WORK INSTRUCTION: Pictures in the data must not be copied, but everything else should be output exactly.

INPUT FOR THIS TASK:
═══

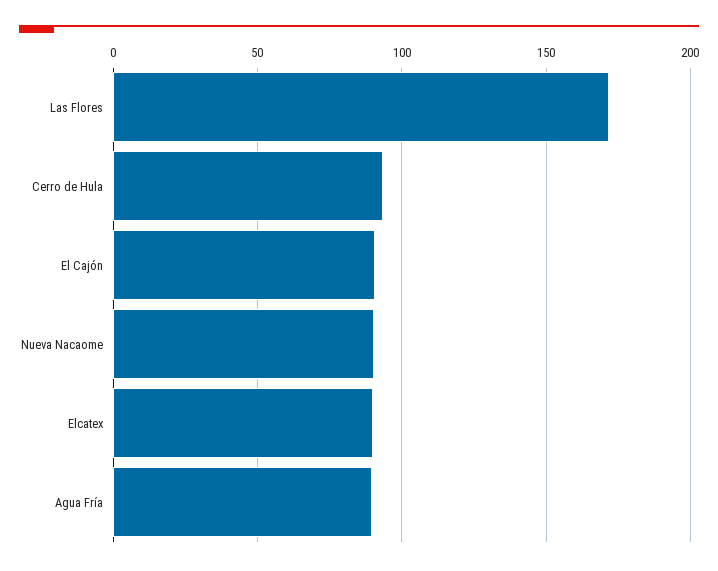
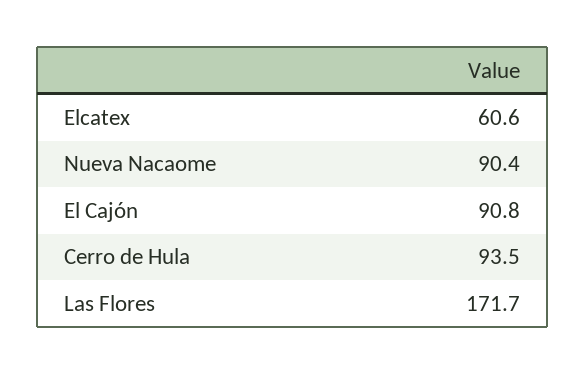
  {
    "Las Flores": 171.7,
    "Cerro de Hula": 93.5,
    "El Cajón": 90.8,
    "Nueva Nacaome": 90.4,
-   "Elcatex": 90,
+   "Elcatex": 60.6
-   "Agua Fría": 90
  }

═══

ANSWER TO THIS EXERCISE:
  {
    "Las Flores": 171.7,
    "Cerro de Hula": 93.5,
    "El Cajón": 90.8,
    "Nueva Nacaome": 90.4,
-   "Elcatex": 90,
+   "Elcatex": 60.6
-   "Agua Fría": 90
  }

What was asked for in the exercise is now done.